What the task requires
Locate every line in the records below that contains the string "pixels", matching case exactly, and copy each of those lines in full.

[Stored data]

________

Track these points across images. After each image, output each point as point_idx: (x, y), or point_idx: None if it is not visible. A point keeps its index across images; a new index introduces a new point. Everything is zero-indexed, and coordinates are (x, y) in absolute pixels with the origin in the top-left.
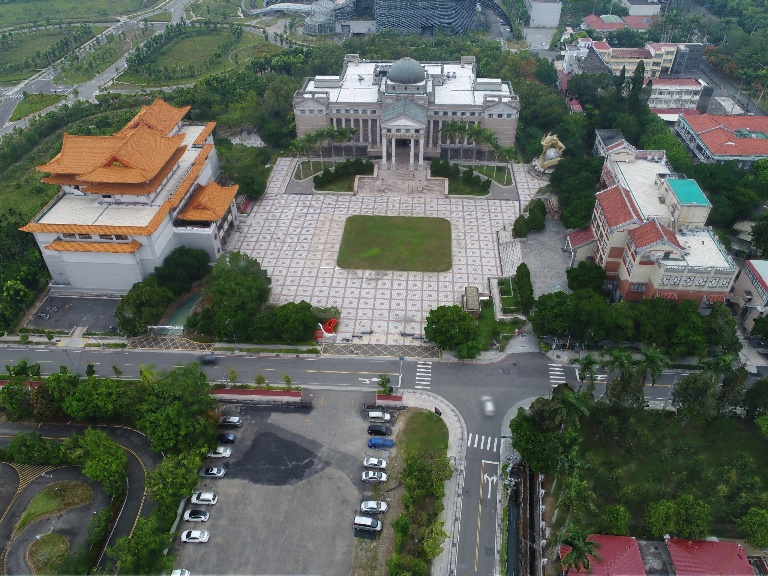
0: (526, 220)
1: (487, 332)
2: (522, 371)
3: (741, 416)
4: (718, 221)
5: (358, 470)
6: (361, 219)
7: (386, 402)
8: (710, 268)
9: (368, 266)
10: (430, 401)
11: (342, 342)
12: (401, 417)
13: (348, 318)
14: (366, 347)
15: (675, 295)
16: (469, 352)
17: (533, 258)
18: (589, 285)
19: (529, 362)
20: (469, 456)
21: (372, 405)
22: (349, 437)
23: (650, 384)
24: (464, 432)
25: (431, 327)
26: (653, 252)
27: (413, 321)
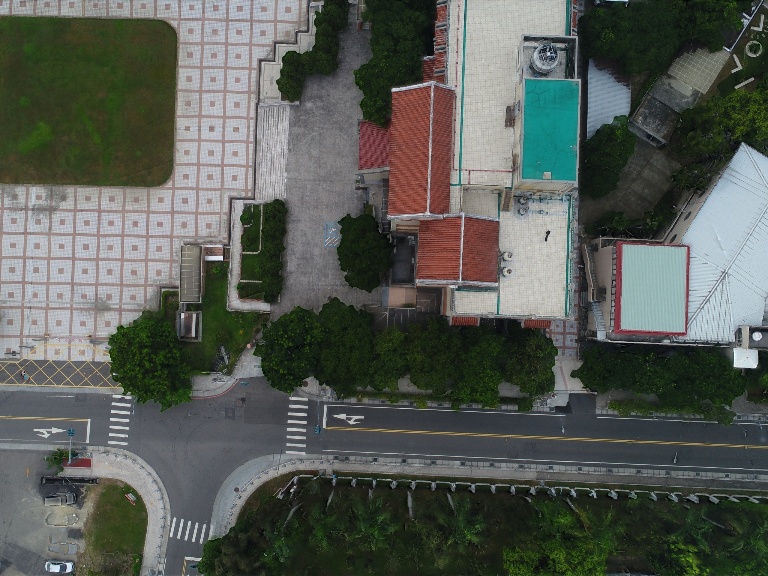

________

Response for this exercise
Track these points across images. After each image, output each point as point_idx: (x, y), or point_idx: None if it is not visible. A point keeps its index across images; a new index introduces a new point. Everything is zero-indexed, and coordinates are (x, y) in absolute pixels with the origin in the top-left.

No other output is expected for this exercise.